Abstract

The Clean Power Plan (CPP) was repealed due to concerns about the “unnecessary, costly burdens” it may impose on electric utilities, thereby delaying efforts to reduce carbon dioxide emissions (CO2) from the electricity sector. This paper examines the greenhouse gas and welfare implications of this repeal while incorporating the presence of the state renewable portfolio standards (RPS) in the US as the status quo. We assess the carbon abatement and welfare costs with the CPP relative to two alternative baselines: a no‐policy baseline and a pre‐existing policy baseline with the RPS. The CPP is implemented as a regional mass‐based standard, a regional rate‐based standard, or as a national mass‐based standard with trading of emissions across regions over the 2022–2030 period.
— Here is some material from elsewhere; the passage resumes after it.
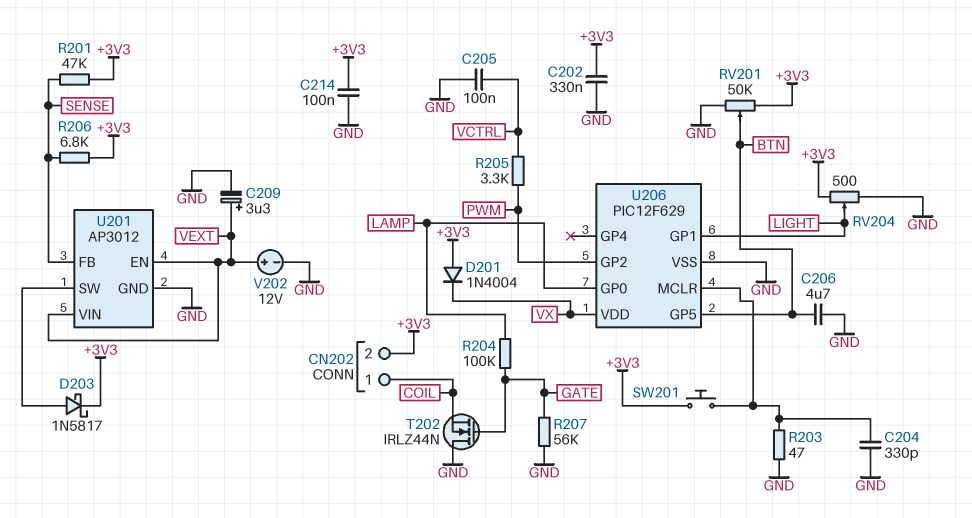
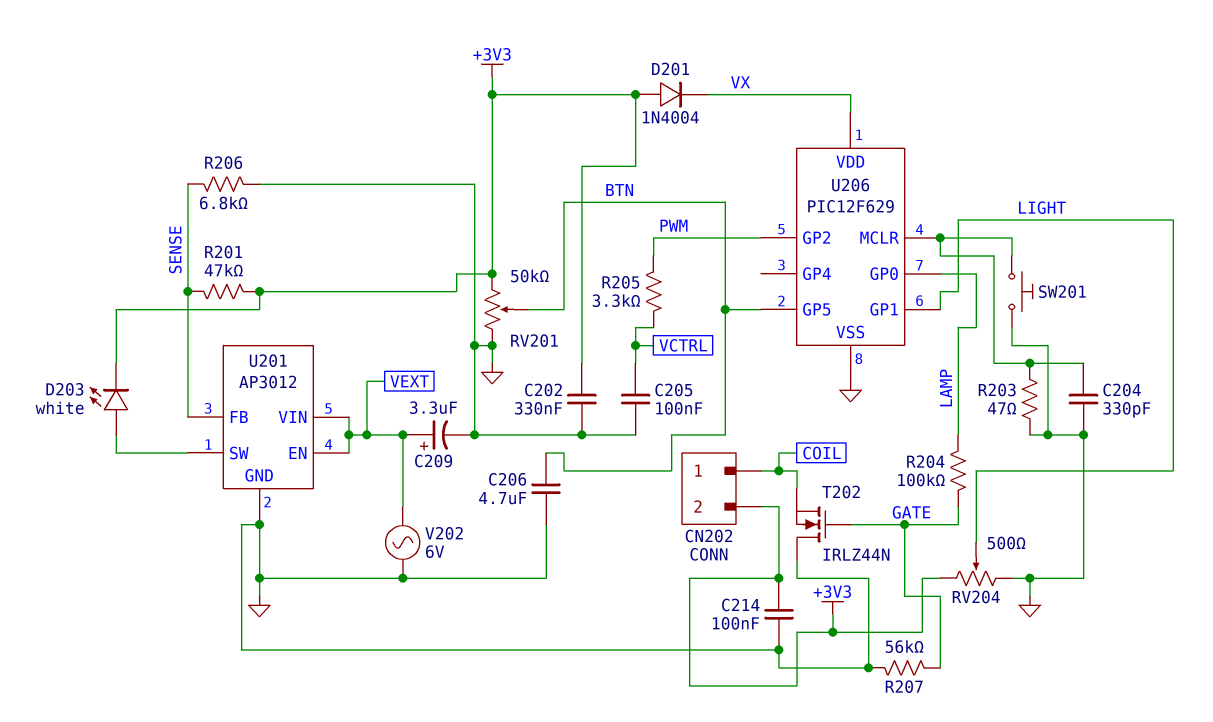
D203: schottky 1N5817 (A U201/SW, K +3V3) -> LED white (A U201/SW, K +3V3)
R206: 6.8k (+3V3, SENSE) -> 6.8k (GND, SENSE)
SW201: button (+3V3, U206/MCLR) -> button (GND, U206/MCLR)
V202: 12V (plus VEXT, minus GND) -> AC 6V (GND, VEXT)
We find that the incremental discounted welfare costs per metric ton of CO2 that would have been abated by the CPP relative to the RPS would be substantially lower than the global social cost of CO2. However, the overall costs of carbon abatement with the CPP added to the RPS would have become higher than the social cost of carbon when estimated relative to a no‐policy baseline, except with a national mass‐based CPP. Across all policy combinations and choice of baselines, the aggregate welfare costs were lowest under a national mass‐based standard and highest under the regional rate‐based standard. We also find that the CPP would have imposed large welfare costs on consumers and fossil fuel producers while benefiting the renewable fuel producers.